Прошло минут двадцать, и в часовню неожиданно вошел Святогор. Сердце мое радостно забилось при виде его, хотя я не смогла дать себе отчет почему. Он непринужденно перекрестился, подошел к дону Эстебану и поклонился ему.
— Я звал тебя, Сакромонт, хорошо, что ты нашел для меня минутку времени, — направился к нему падре, потом резко обернулся ко мне и приказал: — Повторяй молитвы, дочь моя!
Я сделала вид, что погрузилась в молитвы, а сама прислушивалась к разговору.
— Ты уже долго служишь нам, Сакромонт, и я верю тебе, — с ласковой вкрадчивостью промолвил священник.
Святогор поклонился:
— Готов служить вам, святой отец.
— Есть одно дело, которое необходимо довести до конца, — продолжал падре, все также ласково. — И дон Альфонсо, я уверен, тоже с этим согласен.
Молодой хозяин встал с лавки и приблизился.

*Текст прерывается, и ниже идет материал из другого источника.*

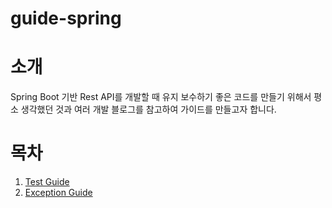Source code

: # guide-spring

# 소개

Spring Boot 기반 Rest API를 개발할 때 유지 보수하기 좋은 코드를 만들기 위해서 평소 생각했던 것과 여러 개발 블로그를 참고하여 가이드를 만들고자 합니다.

# 목차

1. [Test Guide](https://github.com/heechul90/study-spring-guide/blob/main/docs/test/test-guide.md)
2. [Exception Guide](https://github.com/heechul90/study-spring-guide/blob/main/docs/exception/exception-guide.md)
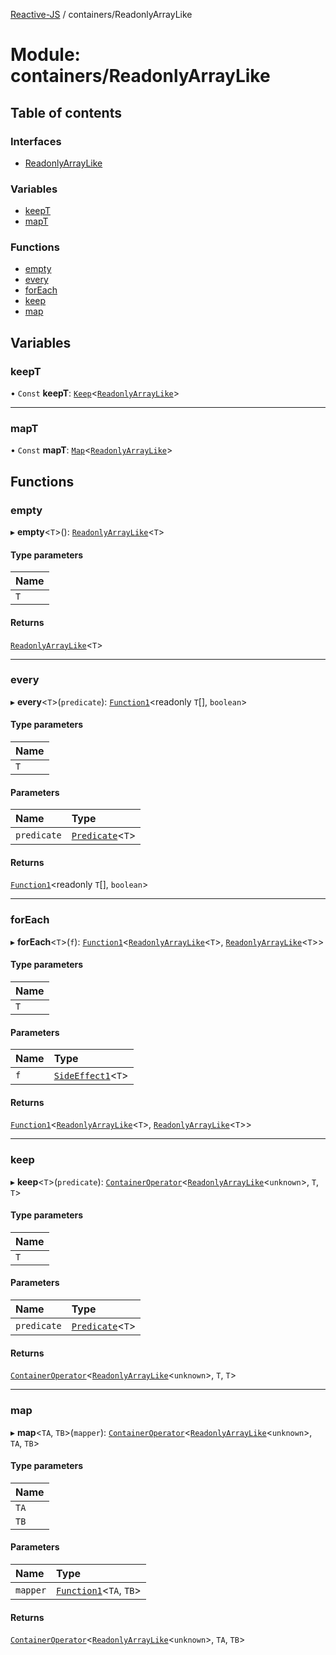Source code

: [Reactive-JS](../README.md) / containers/ReadonlyArrayLike

# Module: containers/ReadonlyArrayLike

## Table of contents

### Interfaces

- [ReadonlyArrayLike](../interfaces/containers_ReadonlyArrayLike.ReadonlyArrayLike.md)

### Variables

- [keepT](containers_ReadonlyArrayLike.md#keept)
- [mapT](containers_ReadonlyArrayLike.md#mapt)

### Functions

- [empty](containers_ReadonlyArrayLike.md#empty)
- [every](containers_ReadonlyArrayLike.md#every)
- [forEach](containers_ReadonlyArrayLike.md#foreach)
- [keep](containers_ReadonlyArrayLike.md#keep)
- [map](containers_ReadonlyArrayLike.md#map)

## Variables

### keepT

• `Const` **keepT**: [`Keep`](containers_ContainerLike.md#keep)<[`ReadonlyArrayLike`](../interfaces/containers_ReadonlyArrayLike.ReadonlyArrayLike.md)\>

___

### mapT

• `Const` **mapT**: [`Map`](containers_ContainerLike.md#map)<[`ReadonlyArrayLike`](../interfaces/containers_ReadonlyArrayLike.ReadonlyArrayLike.md)\>

## Functions

### empty

▸ **empty**<`T`\>(): [`ReadonlyArrayLike`](../interfaces/containers_ReadonlyArrayLike.ReadonlyArrayLike.md)<`T`\>

#### Type parameters

| Name |
| :------ |
| `T` |

#### Returns

[`ReadonlyArrayLike`](../interfaces/containers_ReadonlyArrayLike.ReadonlyArrayLike.md)<`T`\>

___

### every

▸ **every**<`T`\>(`predicate`): [`Function1`](util_functions.md#function1)<readonly `T`[], `boolean`\>

#### Type parameters

| Name |
| :------ |
| `T` |

#### Parameters

| Name | Type |
| :------ | :------ |
| `predicate` | [`Predicate`](util_functions.md#predicate)<`T`\> |

#### Returns

[`Function1`](util_functions.md#function1)<readonly `T`[], `boolean`\>

___

### forEach

▸ **forEach**<`T`\>(`f`): [`Function1`](util_functions.md#function1)<[`ReadonlyArrayLike`](../interfaces/containers_ReadonlyArrayLike.ReadonlyArrayLike.md)<`T`\>, [`ReadonlyArrayLike`](../interfaces/containers_ReadonlyArrayLike.ReadonlyArrayLike.md)<`T`\>\>

#### Type parameters

| Name |
| :------ |
| `T` |

#### Parameters

| Name | Type |
| :------ | :------ |
| `f` | [`SideEffect1`](util_functions.md#sideeffect1)<`T`\> |

#### Returns

[`Function1`](util_functions.md#function1)<[`ReadonlyArrayLike`](../interfaces/containers_ReadonlyArrayLike.ReadonlyArrayLike.md)<`T`\>, [`ReadonlyArrayLike`](../interfaces/containers_ReadonlyArrayLike.ReadonlyArrayLike.md)<`T`\>\>

___

### keep

▸ **keep**<`T`\>(`predicate`): [`ContainerOperator`](containers_ContainerLike.md#containeroperator)<[`ReadonlyArrayLike`](../interfaces/containers_ReadonlyArrayLike.ReadonlyArrayLike.md)<`unknown`\>, `T`, `T`\>

#### Type parameters

| Name |
| :------ |
| `T` |

#### Parameters

| Name | Type |
| :------ | :------ |
| `predicate` | [`Predicate`](util_functions.md#predicate)<`T`\> |

#### Returns

[`ContainerOperator`](containers_ContainerLike.md#containeroperator)<[`ReadonlyArrayLike`](../interfaces/containers_ReadonlyArrayLike.ReadonlyArrayLike.md)<`unknown`\>, `T`, `T`\>

___

### map

▸ **map**<`TA`, `TB`\>(`mapper`): [`ContainerOperator`](containers_ContainerLike.md#containeroperator)<[`ReadonlyArrayLike`](../interfaces/containers_ReadonlyArrayLike.ReadonlyArrayLike.md)<`unknown`\>, `TA`, `TB`\>

#### Type parameters

| Name |
| :------ |
| `TA` |
| `TB` |

#### Parameters

| Name | Type |
| :------ | :------ |
| `mapper` | [`Function1`](util_functions.md#function1)<`TA`, `TB`\> |

#### Returns

[`ContainerOperator`](containers_ContainerLike.md#containeroperator)<[`ReadonlyArrayLike`](../interfaces/containers_ReadonlyArrayLike.ReadonlyArrayLike.md)<`unknown`\>, `TA`, `TB`\>
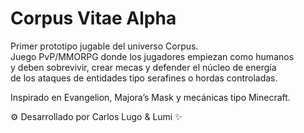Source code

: # Corpus Vitae Alpha

Primer prototipo jugable del universo Corpus.  
Juego PvP/MMORPG donde los jugadores empiezan como humanos  
y deben sobrevivir, crear mecas y defender el núcleo de energía  
de los ataques de entidades tipo serafines o hordas controladas.

Inspirado en Evangelion, Majora’s Mask y mecánicas tipo Minecraft.

⚙️ Desarrollado por Carlos Lugo & Lumi ✨
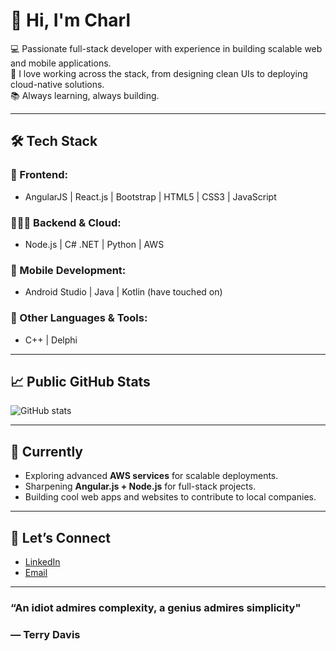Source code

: # 👋 Hi, I'm Charl

💻 Passionate full-stack developer with experience in building scalable web and mobile applications.  
🚀 I love working across the stack, from designing clean UIs to deploying cloud-native solutions.  
📚 Always learning, always building.  

---

## 🛠️ Tech Stack

### **🎨 Frontend:**
- AngularJS | React.js | Bootstrap | HTML5 | CSS3 | JavaScript  

### **👨🏼‍💻 Backend & Cloud:**
- Node.js | C# .NET | Python | AWS  

### **📱 Mobile Development:**
- Android Studio | Java | Kotlin (have touched on)  

### **🧠 Other Languages & Tools:**
- C++ | Delphi  

---

## 📈 Public GitHub Stats
![GitHub stats](https://github-readme-stats.vercel.app/api?username=charlvdmerwe&show_icons=true&theme=radical)  
<!--![Top Languages](https://github-readme-stats.vercel.app/api/top-langs/?username=charlvdmerwe&layout=compact&theme=radical) -->

---

## 🌱 Currently
- Exploring advanced **AWS services** for scalable deployments.  
- Sharpening **Angular.js + Node.js** for full-stack projects.  
- Building cool web apps and websites to contribute to local companies.  

---

## 🤝 Let’s Connect
- [LinkedIn](https://www.linkedin.com/in/charl-van-der-merwe-945a86223/) 
- [Email](mailto:charl_vd_merwe@outlook.com)  

---

### “An idiot admires complexity, a genius admires simplicity"
### ― Terry Davis
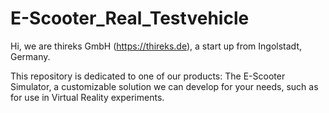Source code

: # E-Scooter_Real_Testvehicle

Hi, we are thireks GmbH (https://thireks.de), a start up from Ingolstadt, Germany.  
  
This repository is dedicated to one of our products: The E-Scooter Simulator, a customizable solution we can develop for your needs, such as for use in Virtual Reality experiments.  
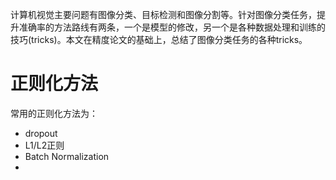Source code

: 计算机视觉主要问题有图像分类、目标检测和图像分割等。针对图像分类任务，提升准确率的方法路线有两条，一个是模型的修改，另一个是各种数据处理和训练的技巧(tricks)。本文在精度论文的基础上，总结了图像分类任务的各种tricks。

# 正则化方法
常用的正则化方法为：
- dropout
- L1/L2正则
- Batch Normalization
- 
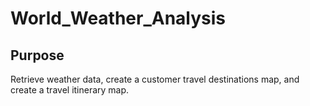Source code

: # World_Weather_Analysis

## Purpose

Retrieve weather data, create a customer travel destinations map, and create a travel itinerary map.
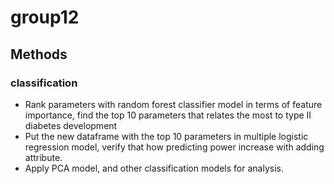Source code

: # group12


## Methods


### classification


  - Rank parameters with random forest classifier model in terms of feature importance, find the top 10 parameters that relates the most to type II diabetes development 
  - Put the new dataframe with the top 10 parameters in multiple logistic regression model, verify that how predicting power increase with adding attribute.
  - Apply PCA model, and other classification models for analysis.

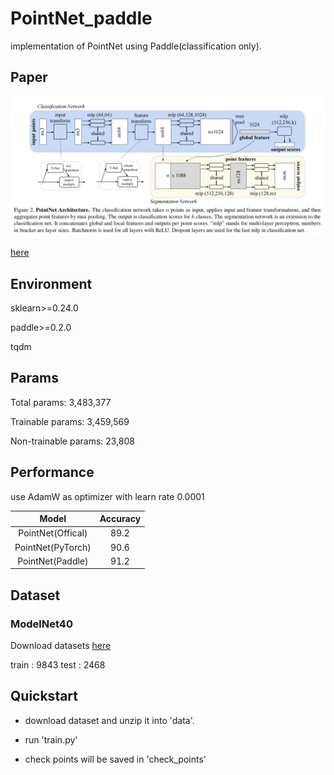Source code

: # PointNet_paddle

implementation of PointNet using Paddle(classification only).

## Paper

![image-20210825055752643](https://github.com/294coder/PointNet_paddle/blob/main/pic/image-20210825055752643.png)

[here](https://arxiv.org/abs/1612.00593)

## Environment

sklearn>=0.24.0

paddle>=0.2.0

tqdm
## Params

Total params: 3,483,377

Trainable params: 3,459,569

Non-trainable params: 23,808

## Performance

use AdamW as optimizer with learn rate 0.0001

|              Model              | Accuracy |
| :-----------------------------: | :------: |
|        PointNet(Offical)        |   89.2   |
|        PointNet(PyTorch)        |   90.6   |
| PointNet(Paddle)                |   91.2   |

## Dataset

### ModelNet40

Download datasets [here](https://shapenet.cs.stanford.edu/media/modelnet40_normal_resampled.zip)

 train : 9843
 test : 2468

## Quickstart

- download dataset and unzip it into 'data'.

- run 'train.py' 
- check points will be saved in 'check_points'
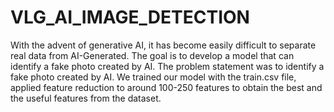 # VLG_AI_IMAGE_DETECTION
With the advent of generative AI, it has become easily difficult to separate real data from AI-Generated. The goal is to develop a model that can identify a fake photo created by AI.
The problem statement was to identify a fake photo created by AI. We trained our model with the train.csv file, applied feature reduction to around 100-250 features to obtain the best and the useful features from the dataset.
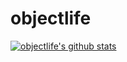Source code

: # objectlife

[![objectlife's github stats](https://github-readme-stats.vercel.app/api?username=wangyuyan666&show_icons=true&theme=tokyonight)](https://github.com/wangyuyan666)
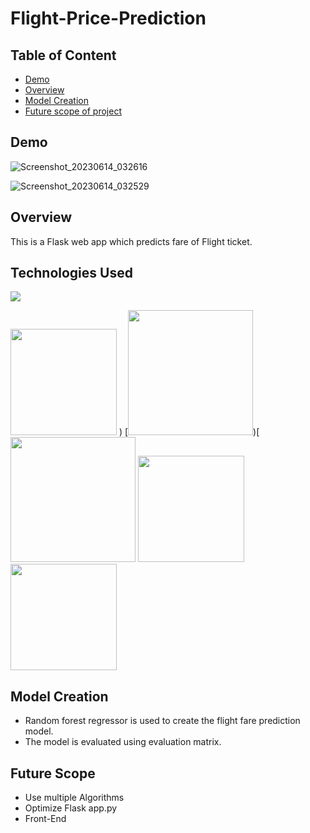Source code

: # Flight-Price-Prediction

## Table of Content
  * [Demo](#demo)
  * [Overview](#overview)
  * [Model Creation](#model-creation)
  * [Future scope of project](#future-scope)
  
  ## Demo
  
  ![Screenshot_20230614_032616](https://github.com/HajaraCM/Flight-Price-Prediction/assets/117503246/00e978ae-e346-4616-bf1d-de4be78028ab)
 
  ![Screenshot_20230614_032529](https://github.com/HajaraCM/Flight-Price-Prediction/assets/117503246/9fdf0a6c-8f3a-454f-89fa-c1967afeca19)

## Overview
This is a Flask web app which predicts fare of Flight ticket. 


## Technologies Used

![](https://forthebadge.com/images/badges/made-with-python.svg)

[<img target="_blank" src="https://flask.palletsprojects.com/en/1.1.x/_images/flask-logo.png" width=170>](https://flask.palletsprojects.com/en/1.1.x/) 
) [<img target="_blank" src="https://scikit-learn.org/stable/_static/scikit-learn-logo-small.png" width=200>)[<img target="_blank" src="https://github.com/HajaraCM/Crop-Recommendation-System/assets/117503246/30ed18f5-1e65-4f23-854b-2d94ab81c880" width=200> <img target="_blank" src="https://github.com/HajaraCM/Crop-Recommendation-System/assets/117503246/fa4a18b7-6e4b-40a4-b6e9-3491bf2ac0aa" width=170> <img target="_blank" src="https://github.com/HajaraCM/Crop-Recommendation-System/assets/117503246/f7c82eeb-0819-4eb4-ad99-2ee6607b84ee" width=170>

## Model Creation
* Random forest regressor is used to create the flight fare prediction model.
* The model is evaluated using evaluation matrix.

## Future Scope

* Use multiple Algorithms
* Optimize Flask app.py
* Front-End 



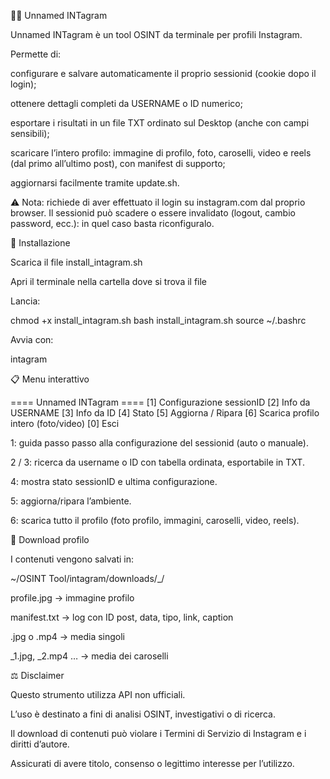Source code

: 🕵️‍♂️ Unnamed INTagram


Unnamed INTagram è un tool OSINT da terminale per profili Instagram.

Permette di:




configurare e salvare automaticamente il proprio sessionid (cookie dopo il login);




ottenere dettagli completi da USERNAME o ID numerico;




esportare i risultati in un file TXT ordinato sul Desktop (anche con campi sensibili);




scaricare l’intero profilo: immagine di profilo, foto, caroselli, video e reels (dal primo all’ultimo post), con manifest di supporto;




aggiornarsi facilmente tramite update.sh.




⚠️ Nota: richiede di aver effettuato il login su instagram.com
 dal proprio browser. Il sessionid può scadere o essere invalidato (logout, cambio password, ecc.): in quel caso basta riconfiguralo.



🚀 Installazione




Scarica il file install_intagram.sh




Apri il terminale nella cartella dove si trova il file




Lancia:






chmod +x install_intagram.sh
bash install_intagram.sh
source ~/.bashrc





Avvia con:






intagram




📋 Menu interattivo




==== Unnamed INTagram ====
[1] Configurazione sessionID
[2] Info da USERNAME
[3] Info da ID
[4] Stato
[5] Aggiorna / Ripara
[6] Scarica profilo intero (foto/video)
[0] Esci





1: guida passo passo alla configurazione del sessionid (auto o manuale).




2 / 3: ricerca da username o ID con tabella ordinata, esportabile in TXT.




4: mostra stato sessionID e ultima configurazione.




5: aggiorna/ripara l’ambiente.




6: scarica tutto il profilo (foto profilo, immagini, caroselli, video, reels).





📂 Download profilo


I contenuti vengono salvati in:




~/OSINT Tool/intagram/downloads/<username>_<timestamp>/





profile.jpg → immagine profilo




manifest.txt → log con ID post, data, tipo, link, caption




<postid>.jpg o .mp4 → media singoli




<postid>_1.jpg, <postid>_2.mp4 … → media dei caroselli





⚖️ Disclaimer


Questo strumento utilizza API non ufficiali.

L’uso è destinato a fini di analisi OSINT, investigativi o di ricerca.

Il download di contenuti può violare i Termini di Servizio di Instagram e i diritti d’autore.

Assicurati di avere titolo, consenso o legittimo interesse per l’utilizzo.

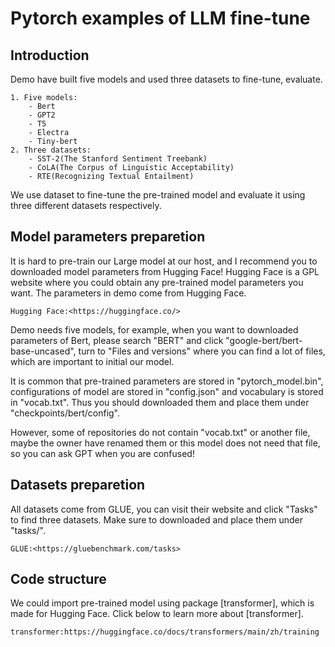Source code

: # Pytorch examples of LLM fine-tune
## Introduction
Demo have built five models and used three datasets to fine-tune, evaluate. 

    1. Five models:
        - Bert
        - GPT2
        - T5
        - Electra
        - Tiny-bert
    2. Three datasets:
        - SST-2(The Stanford Sentiment Treebank)
        - CoLA(The Corpus of Linguistic Acceptability)
        - RTE(Recognizing Textual Entailment)
We use dataset to fine-tune the pre-trained model and evaluate it using three different datasets respectively.


## Model parameters preparetion
It is hard to pre-train our Large model at our host, and I recommend you to downloaded model parameters from Hugging Face! Hugging Face is a GPL website where you could obtain any pre-trained model parameters you want. The parameters in demo come from Hugging Face. 
    
    Hugging Face:<https://huggingface.co/>

Demo needs five models, for example, when you want to downloaded parameters of Bert, please search "BERT" and click "google-bert/bert-base-uncased", turn to "Files and versions" where you can find a lot of files, which are important to initial our model.

It is common that pre-trained parameters are stored in "pytorch_model.bin", configurations of model are stored in "config.json" and vocabulary is stored in "vocab.txt". Thus you should downloaded them and place them under "checkpoints/bert/config".

However, some of repositories do not contain "vocab.txt" or another file, maybe the owner have renamed them or this model does not need that file, so you can ask GPT when you are confused!

## Datasets preparetion
All datasets come from GLUE, you can visit their website and click "Tasks" to find three datasets. Make sure to downloaded and place them under "tasks/".

    GLUE:<https://gluebenchmark.com/tasks> 

## Code structure
We could import pre-trained model using package [transformer], which is made for Hugging Face. Click below to learn more about [transformer].

    transformer:https://huggingface.co/docs/transformers/main/zh/training
    
     




    


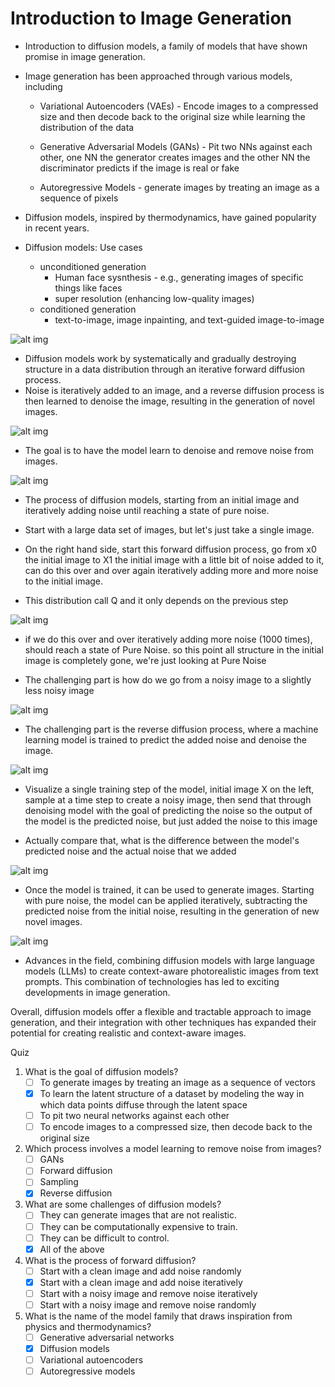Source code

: <h1>Introduction to Image Generation</h1>

* Introduction to diffusion models, a family of models that have shown promise in image generation. 

* Image generation has been approached through various models, including 
	* Variational Autoencoders (VAEs) - Encode images to a compressed size and then decode back to the original size while learning the distribution of the data 
	
	* Generative Adversarial Models (GANs) - Pit two NNs against each other, one NN the generator creates images and the other NN the discriminator predicts if the image is real or fake 
		
	* Autoregressive Models - generate images by treating an image as a sequence of pixels

* Diffusion models, inspired by thermodynamics, have gained popularity in recent years.

* Diffusion models: Use cases
	* unconditioned generation
		* Human face sysnthesis - e.g., generating images of specific things like faces
		* super resolution (enhancing low-quality images)
	* conditioned generation 
		* text-to-image, image inpainting, and text-guided image-to-image

![alt img](images/5/df_1.png)
* Diffusion models work by systematically and gradually destroying structure in a data distribution through an iterative forward diffusion process. 
* Noise is iteratively added to an image, and a reverse diffusion process is then learned to denoise the image, resulting in the generation of novel images. 

![alt img](images/5/df_2.png)
* The goal is to have the model learn to denoise and remove noise from images.

![alt img](images/5/df_3.png)
* The process of diffusion models, starting from an initial image and iteratively adding noise until reaching a state of pure noise. 

* Start with a large data set of images, but let's just take a single image. 
* On the right hand side, start this forward diffusion process, go from x0 the initial image to X1 the initial image with a little bit of noise added to it, can do this over and over again iteratively adding more and more noise to the initial image. 
* This distribution call Q and it only depends on the previous step

![alt img](images/5/df_4.png)
* if we do this over and over iteratively adding more noise (1000 times), should reach a state of Pure Noise.  so this point all structure in the initial image is completely gone, we're just looking at Pure Noise

* The challenging part is how do we go from a noisy image to a slightly less noisy image

![alt img](images/5/df_5.png)
* The challenging part is the reverse diffusion process, where a machine learning model is trained to predict the added noise and denoise the image.

![alt img](images/5/df_6.png)
* Visualize a single training step of the model, initial image X on the left, sample at a time step to create a noisy image, then send that through denoising model with the goal of predicting the noise so the output of the model is the predicted noise, but just added the noise to this image 

* Actually compare that, what is the difference between the model's predicted noise and the actual noise that we added

![alt img](images/5/df_7.png)
* Once the model is trained, it can be used to generate images. Starting with pure noise, the model can be applied iteratively, subtracting the predicted noise from the initial noise, resulting in the generation of new novel images.

![alt img](images/5/df_8.png)
* Advances in the field, combining diffusion models with large language models (LLMs) to create context-aware photorealistic images from text prompts. This combination of technologies has led to exciting developments in image generation.

Overall, diffusion models offer a flexible and tractable approach to image generation, and their integration with other techniques has expanded their potential for creating realistic and context-aware images.


Quiz

1. What is the goal of diffusion models?
	* [ ] To generate images by treating an image as a sequence of vectors
	* [x] To learn the latent structure of a dataset by modeling the way in which data points diffuse through the latent space
	* [ ] To pit two neural networks against each other
	* [ ] To encode images to a compressed size, then decode back to the original size

2. Which process involves a model learning to remove noise from images?
	* [ ] GANs
	* [ ] Forward diffusion
	* [ ] Sampling
	* [x] Reverse diffusion

3. What are some challenges of diffusion models?
	* [ ] They can generate images that are not realistic.
	* [ ] They can be computationally expensive to train.
	* [ ] They can be difficult to control.
	* [x] All of the above

4. What is the process of forward diffusion?
	* [ ] Start with a clean image and add noise randomly
	* [x] Start with a clean image and add noise iteratively
	* [ ] Start with a noisy image and remove noise iteratively
	* [ ] Start with a noisy image and remove noise randomly

5. What is the name of the model family that draws inspiration from physics and thermodynamics?
	* [ ] Generative adversarial networks
	* [x] Diffusion models
	* [ ] Variational autoencoders
	* [ ] Autoregressive models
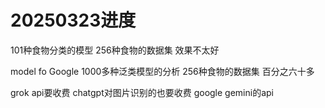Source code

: # 20250323进度

101种食物分类的模型 256种食物的数据集 效果不太好 

model fo Google 1000多种泛类模型的分析 256种食物的数据集 百分之六十多

grok api要收费
chatgpt对图片识别的也要收费
google gemini的api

— Я говорю о том узнике, которого я считаю колдуном, — возвысил голос дон Эстебан. — Надо выпытать у него правду и обезопасить обитателей замка от его дьявольских чар.
Дон Альфонсо согласно закивал.
— Сакромонт, ты общался с ним на латыни, насколько мне известно, не так ли?
— Да, святой отец.
— Давайте проведем допрос еще раз с участием нас троих, — предложил падре.
— Я не знаю латинского, — констатировал наследник замка, довольно бесстрастно.
— Сакромонт переведет для вас, не так ли? — сказал падре.
Святогор поклонился.
— Я знаю латынь, как язык молитв, Библии, духовной литературы, проповеди, — гордо произнес дон Эстебан. — И вместе мы сумеем провести допрос должным образом. Между тем, дьявольские предметы, найденные при нем…
Вдруг я захохотала. Я вспомнила, как вчера называл этот дремучий человек обыкновенный фонарик, компас, часы и диктофон, и представила себе физиономию этого святоши, если б ему суждено было увидеть телевизор или компьютер. Мне стало смешно. Судьба Коли висела на волоске. Мои нервы были натянуты до предела. И вот струна лопнула, как только я представила комичный образ падре, и я разразилась хохотом. Конечно, это со мной случилась истерика, и все же мне было действительно смешно.
Падре побледнел и рявкнул:
— «О смехе сказал я: „Глупость!“»
Я попыталась взять себя в руки и еще долго всхлипывала, утирая слезы, проступившие во время истерического выплеска.
— Ее тоже следует внимательно допросить, недаром она насмехается над нами, — проворчал святой отец.